We've built three fixtures so far. Each one taught us something about what the benchmark was actually measuring versus what we thought it was measuring. That's the nature of metric design. The metric evolves as your understanding of what you're measuring matures.

What this means

Agent context scoring isn't a solved problem. We're publishing the methodology and the metric definitions because we think the industry needs a shared vocabulary for this, even if the specific implementations evolve.

If you're evaluating memory systems, retrieval strategies, or context management approaches for your agent deployments, here's what I'd suggest:

Measure the process, not just the output. A correct answer from a fragile context path is a time bomb. Track what the agent loaded, what it used, what it missed.

Test the kill. Graceful session boundaries are the easy case. What happens when the session dies mid-task? What survives? What has to be reconstructed? The answer tells you more about your context architecture than any happy-path benchmark.

Safety is not optional in the metric. Any effectiveness metric that doesn't gate on safety is measuring how fast your agent can cause damage. Constraint checking, incident awareness, and boundary respect need to be scored, not assumed.

Don't trust the vibes.

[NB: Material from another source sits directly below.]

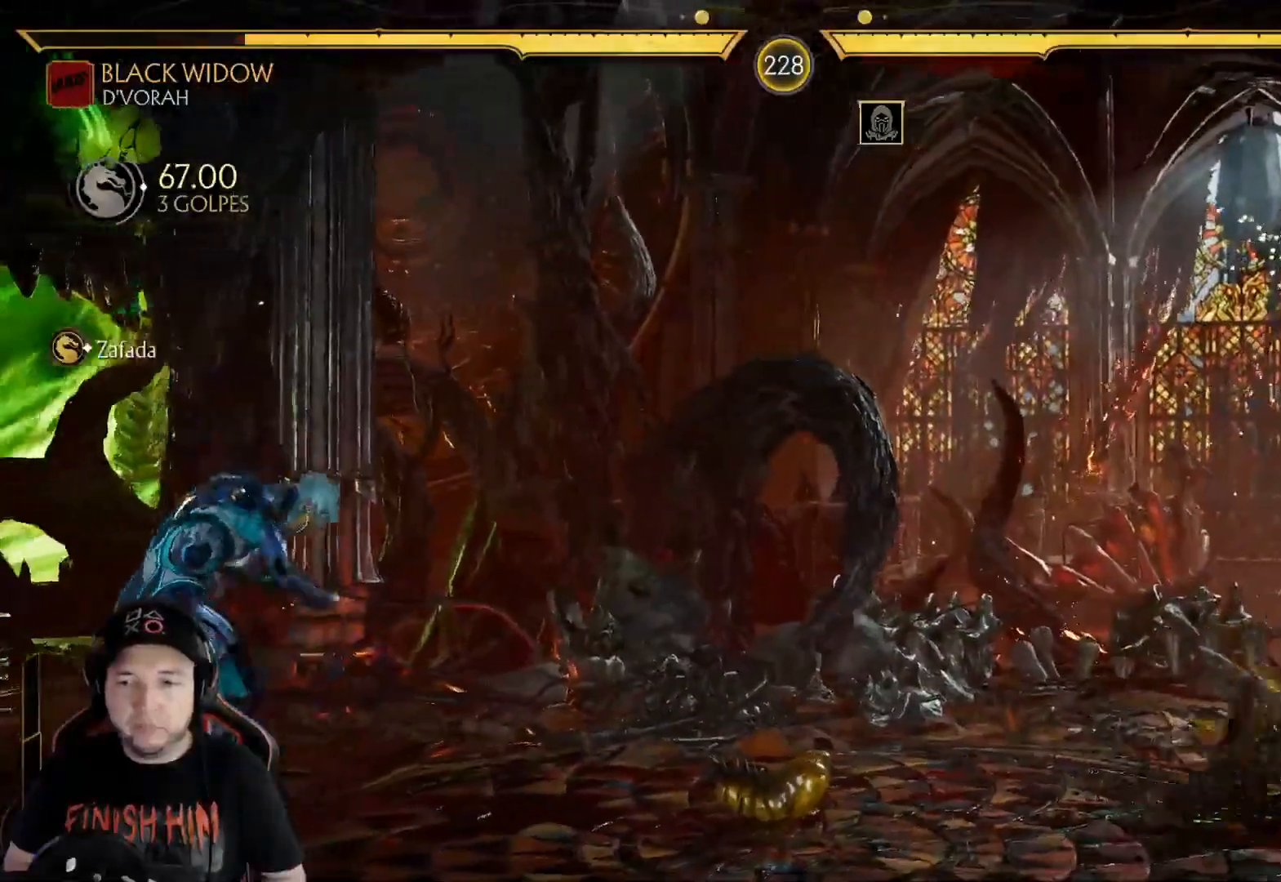
{"buttons": ["R2"], "left_stick": "center", "right_stick": "center", "events": [[101, "DPAD_LEFT", "up"], [167, "DPAD_LEFT", "down"], [251, "DPAD_LEFT", "up"], [301, "DPAD_LEFT", "down"], [351, "R2", "down"], [385, "DPAD_LEFT", "up"]]}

The agent that "feels" like it's maintaining context might just be confidently operating on stale information. The only way to know is to measure, and measuring requires a framework that captures the dimensions that matter.

We're still early. The benchmark has gaps we know about and probably gaps we don't. But the alternative, deploying agent memory systems with no empirical measurement of whether they actually help, is how you end up with expensive infrastructure that makes your agents feel productive while they quietly lose track of what matters.

Context isn't a feature. It's the whole game. Time we started keeping score.